Служанка перестала смеяться, подала чай и ушла. Тогда Ван спросила Цинь Чжуна:
— Так что же ты собирался сказать мне, господин Цинь?
— Собственно, ничего другого, как то, что хотел бы пригласить одну из ваших девушек выпить со мной чарку вина.
— Что ж, так и будете пить вино, и больше ничего? — сказала на это Ван с лукавой усмешкой. — Наверно, поразвлечься задумал? А ты ведь человек тихий и скромный. С каких это, скажи, пор появилось у тебя такое игривое настроение?
— Сокровенную эту мечту я очень давно уже лелею.
— Всех девиц моих ты знаешь, интересно, какая же из них тебе приглянулась?
— Ни о ком другом не думаю, и единственно, с кем хочу побыть вечер, — это с Царицей цветов.
Решив, что он смеется над ней, Ван сразу же переменила тон:
— Ты понимаешь, что говоришь? Или издеваешься надо мной?
— Вы знаете, что человек я прямой и говорю то, что думаю.
— Гм, даже у ночного горшка два ушка, так неужели ты не слышал, сколько я беру за мою Мэйнян? Да тебя со всем твоим скарбом не хватит на то, чтобы провести с ней хотя бы полночи. Уж лучше как-нибудь отведи душу с другой.
Цинь Чжун изобразил притворное изумление на лице.
— Не думал, что вы так любите похвастать! — сказал он. — И все-таки осмелюсь спросить, сколько же тысяч ланов нужно, чтобы провести ночь с Царицей цветов.
Ван снова заулыбалась — она полагала, что продавец, конечно, шутит, и в ответ сказала ему:
— «Сколько тысяч»? Ну, зачем так много, всего десять ланов чистого серебра, помимо угощения и прочих расходов.

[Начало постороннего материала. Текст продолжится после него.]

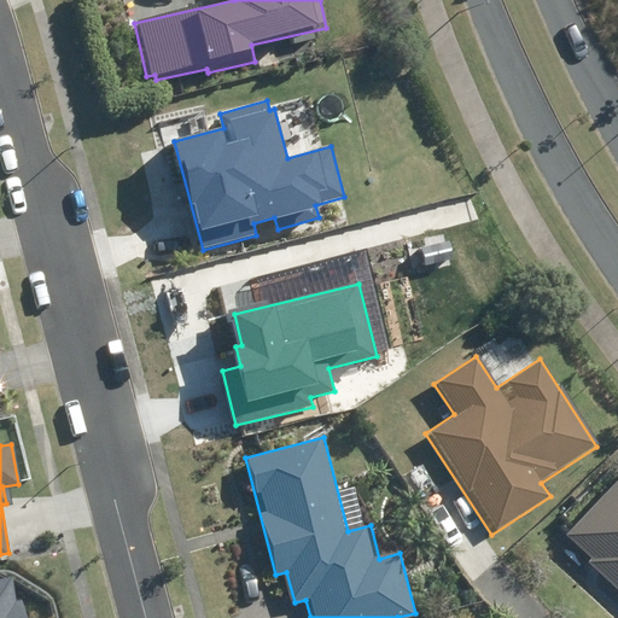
[(617,481),(565,536),(589,560),(586,563),(617,593),(617,481)]
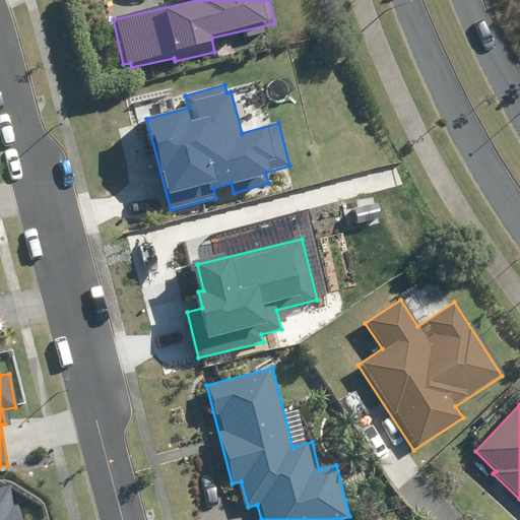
[(0,519),(19,519),(15,486),(0,489),(0,519)]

— Вот как. Ну, это пустяки, — заявил Цинь Чжун и, вынув из рукава сверкающий белизной большой слиток серебра, подал его хозяйке: — Этот десятилановый слиток прошу вас оставить себе. — Затем он вынул маленький слиток. — Здесь около двух ланов, — сказал он. — Прошу приготовить на них угощение. Помогите мне, а я до конца жизни не забуду этого и не премину потом доказать вам свое почтение и благодарность.
Когда Ван увидела большой слиток, ей стало жаль упускать его из рук, но в то же время она подумала: не минутная ли это блажь, не будет ли этот продавец потом, когда останется без денег, раскаиваться? Поэтому она сочла за благо на всякий случай предупредить его.

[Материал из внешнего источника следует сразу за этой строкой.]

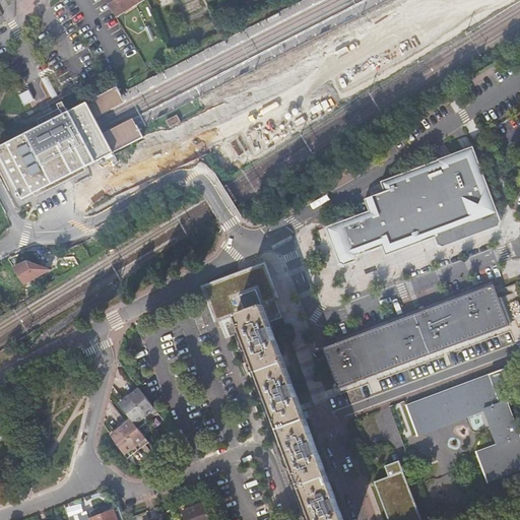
[(107,0),(114,10),(122,5),(129,0),(107,0)]
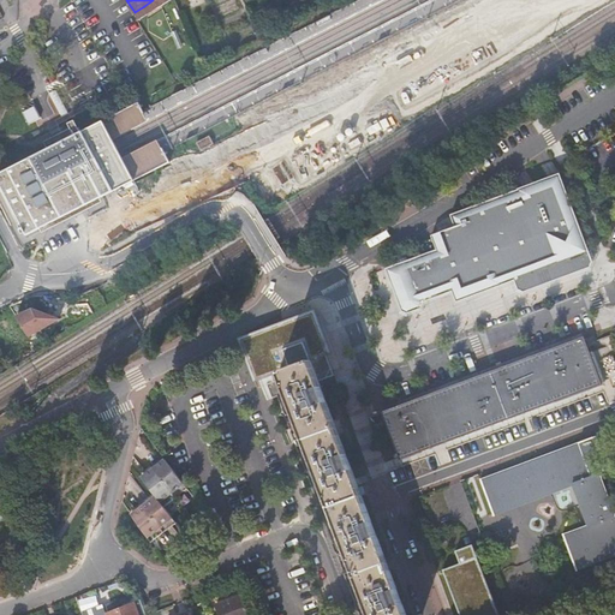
[(169,25),(159,0),(153,0),(144,6),(144,22),(160,31),(169,25)]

— Тебе, скромному продавцу, — сказала она, — нелегко было скопить эти деньги, и нужно трижды подумать, прежде чем решиться на такое.

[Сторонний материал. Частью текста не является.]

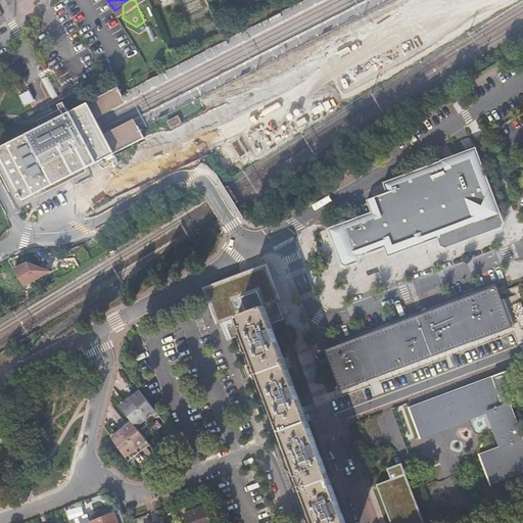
[(122,94),(119,88),(88,103),(96,119),(127,103),(122,94)]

— Я уже решил, и прошу вас об этом не беспокоиться.
Тогда Ван спрятала серебро в рукав и сказала:
— Ну, ладно, решил так решил, однако трудностей предстоит еще много.
— Вы ведь здесь главная, какие же могут быть трудности? — возразил Цинь Чжун.
— Видишь ли, у моей Мэйнян бывают знатные да богатые люди, и действительно можно сказать, что здесь «виднейших ученых услышишь в веселой беседе и средь массы гостей не найдешь никого без чинов»; а она знает, конечно, что ты мелкий торговец, и навряд ли пожелает принять тебя.